August 12, 2002 at 5:18 PM EST - Updated July 26 at 11:45 PM
CANTON, Ohio (AP) - A man who was shot to death after leading city and highway police on a chase and killing a police officer was not normally a violent person and was impassioned about his constitutional rights, people who knew him said.
Federal agents and police searched for weapons and explosives Saturday night in the apartment of the man authorities identified as the gunman, Donald Matthews, 61, of Jackson Township, a Canton suburb.
Massillon patrolman Eric Taylor was shot and killed Friday night, after he and other police joined the State Highway Patrol in a chase of the car Matthews was driving (scene pictured, above).
Agents from the Bureau of Alcohol, Tobacco and Firearms joined the search of Matthews' apartment at the request of the FBI, said ATF agent Frank A. D'Alesio, based in Youngstown.
"What we're here for is looking for firearms or anything that might be related to the officer's homicide," D'Alesio said.
Massillon Municipal Judge Edward Elum approved the search warrant and Matthews' family cooperated, he said.
Matthews and Taylor -- killed by a bullet from Matthews' imported gun when his back was turned -- died in a shootout that followed a 12-mile chase when Matthews twice fled a trooper who stopped him for speeding, authorities said.
D'Alesio said Matthews' wife, Catherine Matthews, told authorities a pistol found inside was her weapon.

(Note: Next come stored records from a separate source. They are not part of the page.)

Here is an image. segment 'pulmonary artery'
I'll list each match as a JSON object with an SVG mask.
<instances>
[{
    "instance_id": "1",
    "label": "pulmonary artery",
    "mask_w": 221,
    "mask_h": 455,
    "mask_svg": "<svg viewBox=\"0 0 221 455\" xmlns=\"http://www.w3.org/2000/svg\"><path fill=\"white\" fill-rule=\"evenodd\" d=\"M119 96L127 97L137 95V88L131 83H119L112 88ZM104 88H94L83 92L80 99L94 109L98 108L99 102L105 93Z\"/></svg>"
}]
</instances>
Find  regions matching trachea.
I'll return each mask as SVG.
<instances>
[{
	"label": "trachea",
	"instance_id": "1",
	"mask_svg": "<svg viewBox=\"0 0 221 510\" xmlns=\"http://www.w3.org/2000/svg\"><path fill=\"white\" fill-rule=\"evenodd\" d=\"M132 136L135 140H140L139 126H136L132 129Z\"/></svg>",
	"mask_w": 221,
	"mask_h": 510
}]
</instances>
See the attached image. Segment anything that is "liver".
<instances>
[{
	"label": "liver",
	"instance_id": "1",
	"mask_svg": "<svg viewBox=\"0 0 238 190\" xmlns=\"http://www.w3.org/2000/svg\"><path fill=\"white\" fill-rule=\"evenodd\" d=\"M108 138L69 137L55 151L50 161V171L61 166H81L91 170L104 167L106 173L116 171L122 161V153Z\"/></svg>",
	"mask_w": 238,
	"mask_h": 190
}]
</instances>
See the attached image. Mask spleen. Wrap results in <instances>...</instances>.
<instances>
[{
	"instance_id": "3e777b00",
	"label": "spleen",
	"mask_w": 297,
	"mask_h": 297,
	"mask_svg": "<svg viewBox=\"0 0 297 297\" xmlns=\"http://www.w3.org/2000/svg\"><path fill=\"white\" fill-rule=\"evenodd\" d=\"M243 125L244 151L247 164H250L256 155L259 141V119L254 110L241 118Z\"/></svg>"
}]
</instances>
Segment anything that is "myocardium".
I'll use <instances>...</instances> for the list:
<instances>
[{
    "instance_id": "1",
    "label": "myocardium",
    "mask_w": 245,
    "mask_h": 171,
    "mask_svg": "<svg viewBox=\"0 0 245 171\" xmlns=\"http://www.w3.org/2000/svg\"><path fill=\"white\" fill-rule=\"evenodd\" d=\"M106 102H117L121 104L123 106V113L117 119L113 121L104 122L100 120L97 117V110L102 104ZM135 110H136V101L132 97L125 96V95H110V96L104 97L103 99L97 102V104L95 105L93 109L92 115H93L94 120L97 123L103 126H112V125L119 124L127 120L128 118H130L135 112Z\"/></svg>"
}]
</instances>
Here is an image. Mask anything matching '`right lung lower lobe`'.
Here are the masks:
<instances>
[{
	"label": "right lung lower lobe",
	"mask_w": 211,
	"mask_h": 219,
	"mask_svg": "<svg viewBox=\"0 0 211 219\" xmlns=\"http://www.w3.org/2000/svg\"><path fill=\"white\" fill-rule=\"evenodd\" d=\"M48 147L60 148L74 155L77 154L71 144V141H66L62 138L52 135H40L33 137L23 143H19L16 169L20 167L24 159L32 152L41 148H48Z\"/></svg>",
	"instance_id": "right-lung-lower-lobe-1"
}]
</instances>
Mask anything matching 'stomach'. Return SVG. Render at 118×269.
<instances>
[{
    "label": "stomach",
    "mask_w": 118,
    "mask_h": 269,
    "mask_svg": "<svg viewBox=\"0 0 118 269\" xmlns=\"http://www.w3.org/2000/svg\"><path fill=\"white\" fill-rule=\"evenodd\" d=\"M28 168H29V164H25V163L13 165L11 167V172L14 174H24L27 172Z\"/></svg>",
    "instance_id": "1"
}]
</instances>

It was not seized because she had it legally.
Shortly before 8:30 p.m. Saturday, detectives emerged from the apartment with at least three packed paper bags and a small computer tower and placed them in an unmarked car.
Patrol officials have said they are investigating whether Matthews had ties to militia groups, who oppose taxes and most federal government restrictions.

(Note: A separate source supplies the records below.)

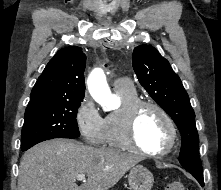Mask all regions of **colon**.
<instances>
[{"mask_svg": "<svg viewBox=\"0 0 221 190\" xmlns=\"http://www.w3.org/2000/svg\"><path fill=\"white\" fill-rule=\"evenodd\" d=\"M165 190H185V187L181 182H171L165 187Z\"/></svg>", "mask_w": 221, "mask_h": 190, "instance_id": "obj_1", "label": "colon"}]
</instances>
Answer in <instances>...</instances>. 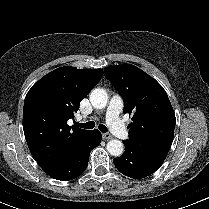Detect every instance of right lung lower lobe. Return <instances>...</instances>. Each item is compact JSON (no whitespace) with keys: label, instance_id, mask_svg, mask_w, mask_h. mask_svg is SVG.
Here are the masks:
<instances>
[{"label":"right lung lower lobe","instance_id":"right-lung-lower-lobe-1","mask_svg":"<svg viewBox=\"0 0 209 209\" xmlns=\"http://www.w3.org/2000/svg\"><path fill=\"white\" fill-rule=\"evenodd\" d=\"M101 138L98 130L89 131L73 152L48 175L61 181L72 180L81 175L87 167L91 149L100 144Z\"/></svg>","mask_w":209,"mask_h":209}]
</instances>
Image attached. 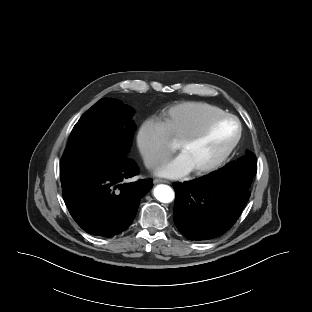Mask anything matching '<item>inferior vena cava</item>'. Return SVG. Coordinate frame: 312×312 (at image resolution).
Masks as SVG:
<instances>
[{
    "label": "inferior vena cava",
    "instance_id": "602c4592",
    "mask_svg": "<svg viewBox=\"0 0 312 312\" xmlns=\"http://www.w3.org/2000/svg\"><path fill=\"white\" fill-rule=\"evenodd\" d=\"M146 166L150 169H155L158 167V163L155 161H148L146 162Z\"/></svg>",
    "mask_w": 312,
    "mask_h": 312
}]
</instances>
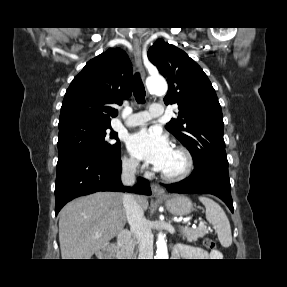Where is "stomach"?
<instances>
[{"label": "stomach", "instance_id": "obj_1", "mask_svg": "<svg viewBox=\"0 0 287 287\" xmlns=\"http://www.w3.org/2000/svg\"><path fill=\"white\" fill-rule=\"evenodd\" d=\"M162 198L165 200L167 210L174 215H188L193 210L191 200L184 195H167Z\"/></svg>", "mask_w": 287, "mask_h": 287}]
</instances>
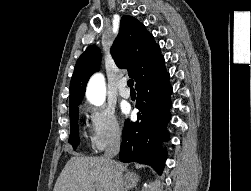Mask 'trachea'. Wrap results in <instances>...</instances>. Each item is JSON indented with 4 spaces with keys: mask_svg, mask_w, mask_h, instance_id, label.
<instances>
[{
    "mask_svg": "<svg viewBox=\"0 0 251 191\" xmlns=\"http://www.w3.org/2000/svg\"><path fill=\"white\" fill-rule=\"evenodd\" d=\"M128 86L130 89H133V86H134V80H132V78L130 80H128L127 82Z\"/></svg>",
    "mask_w": 251,
    "mask_h": 191,
    "instance_id": "3493384b",
    "label": "trachea"
}]
</instances>
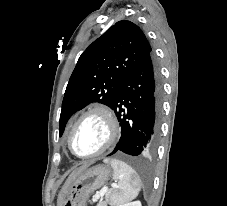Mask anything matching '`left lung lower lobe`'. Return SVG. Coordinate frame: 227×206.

Matthews was the leader of a Christian constitutional study group and abhorred violence, a fellow member told the Akron Beacon Journal.
"Don't try to tie us into a militia group. We are not," said David Gatto, 71. "We tie the laws in with God's law to show how they relate."
The group opposes most traffic laws and believes that state troopers do not have legal authority to stop a vehicle or demand a driver's license, he said.
Two years ago, Matthews began running the group, called the National Constitutional Academy. He had been involved with the study group since the early 1990s, Gatto said.
"This man is a strong defender of the Constitution," Gatto said. "This man is a teacher of it -- he's very thorough. He knows it backward and forward, as well as the Bible."
Gatto said Matthews led study groups several times a week at a restaurant in Massillon and at a diner near Magnolia.
In the mid-1990s, Matthews worked for about 18 months in the hunting department at Kame's Sports Center in Lake Township.
"Don was an interesting character," said his supervisor, Steve Brockway. "He felt back then that government was interested in taking his rights away."